Spring Break, Spring Break for ever
Viagem para o outro lado da cultura contemporânea, dizíamos, e mal Faith, Candy, Britt, e Coty se põem a caminho já sabemos a resposta. More colors, more love, more understanding. Cinematografia embriagada de néon luminoso, que adorna os corpos belos do amor com o feitiço da matéria sensível – corpos de Estrelas da Disney, transfiguradas em bacantes viciadas do presente. Na sequência do paraíso é isso que preocupa Faith, desejosa que tudo possa permanecer tal como está, que o mundo seja como um ecrã de computador, submisso por uma vez às nossas vontades: click and freeze, click and freeze, dirá repetidamente. Talvez seja aqui que encontramos a Utopia de HK no seu estado mais puro, escondida por entre os objectos de superfície. Look at my shit, look at my shit: a mesma coisa, pensada de outra maneira – o sonho americano de Alien, mugwump 24/7 disfarçado de rapper, companheiro inesperado de aventuras criminosas. No golpe de asa de HK em Spring Breakers, reconhecemos-lhe a mesma estratégia adoptada em Gummo: no lugar de Madonna, Miss Britney Spears, an angel if there ever was one on this Earth. Mas se na sequência na cave, a que fazemos alusão naquela obra de estreia, o espaço diegético nunca se chegava a desmoronar, impedindo-nos de ver para lá do espelho, em Spring Breakers a máquina do cinema já funciona de outro modo.

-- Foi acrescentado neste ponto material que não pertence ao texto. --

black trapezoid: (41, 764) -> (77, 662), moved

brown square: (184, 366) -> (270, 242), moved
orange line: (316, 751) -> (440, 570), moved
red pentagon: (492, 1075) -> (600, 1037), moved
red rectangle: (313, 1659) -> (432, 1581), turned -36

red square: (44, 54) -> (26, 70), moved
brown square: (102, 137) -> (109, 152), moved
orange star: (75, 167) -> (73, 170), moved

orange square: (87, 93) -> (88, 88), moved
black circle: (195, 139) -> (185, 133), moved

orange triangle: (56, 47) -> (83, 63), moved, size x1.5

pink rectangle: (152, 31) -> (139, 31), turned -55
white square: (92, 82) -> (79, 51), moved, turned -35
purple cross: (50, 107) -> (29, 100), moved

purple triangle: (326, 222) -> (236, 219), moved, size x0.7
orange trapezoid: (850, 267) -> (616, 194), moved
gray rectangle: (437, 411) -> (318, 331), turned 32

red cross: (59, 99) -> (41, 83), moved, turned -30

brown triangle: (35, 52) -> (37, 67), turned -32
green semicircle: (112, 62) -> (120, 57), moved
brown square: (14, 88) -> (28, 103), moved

Sempre que vejo aquela sequência de montagem, com a canção da Britney Spears em off sobre imagens hiper-estilizadas de violência, do mais plástico e artificial que já se viu, não consigo deixar de pensar que, afinal, para lá do espelho, há sempre outro espelho. São essas as imagens-reflexo que HK, poeta do caos, coloca no centro do seu cinema. E, do mesmo modo que Sísifo era consciente do seu fracasso, também nós estamos condenados a ser duplos de Chaplin, uma e outra vez. O que é subversivo em Korine passa pela procura de uma autonomia individual, artística, verbal, a partir do que está agora à nossa frente, de Calvin Klein à Britney Spears, de A a Z, sabendo já o absurdo de tudo isto. Eis um retrato possível da nossa condição, sobre a forma de refrão: my loneliness is killing me, and I, I must confess, I still believe, I still believe, cantarolado junto de uma loja de conveniência, na América ou em qualquer lugar.
Spring Break, Spring Break for ever
Numa célebre entrevista de Andy Warhol, conduzida por Gene Swenson, Warhol comenta que Pop Art é gostar de coisas. Há um impulso muito semelhante em toda a obra de HK, que não é assim tão dedicada às coisas da juventude como as aparências nos dão a ver – é antes paradigma da profunda admiração pelo encanto da matéria, marca fundamental de todo o seu cinema. Na sequência final de Spring Breakers Alien não chega a ressuscitar, mas para ver milagre maior é preciso recuar até Ordet, do mestre Dreyer.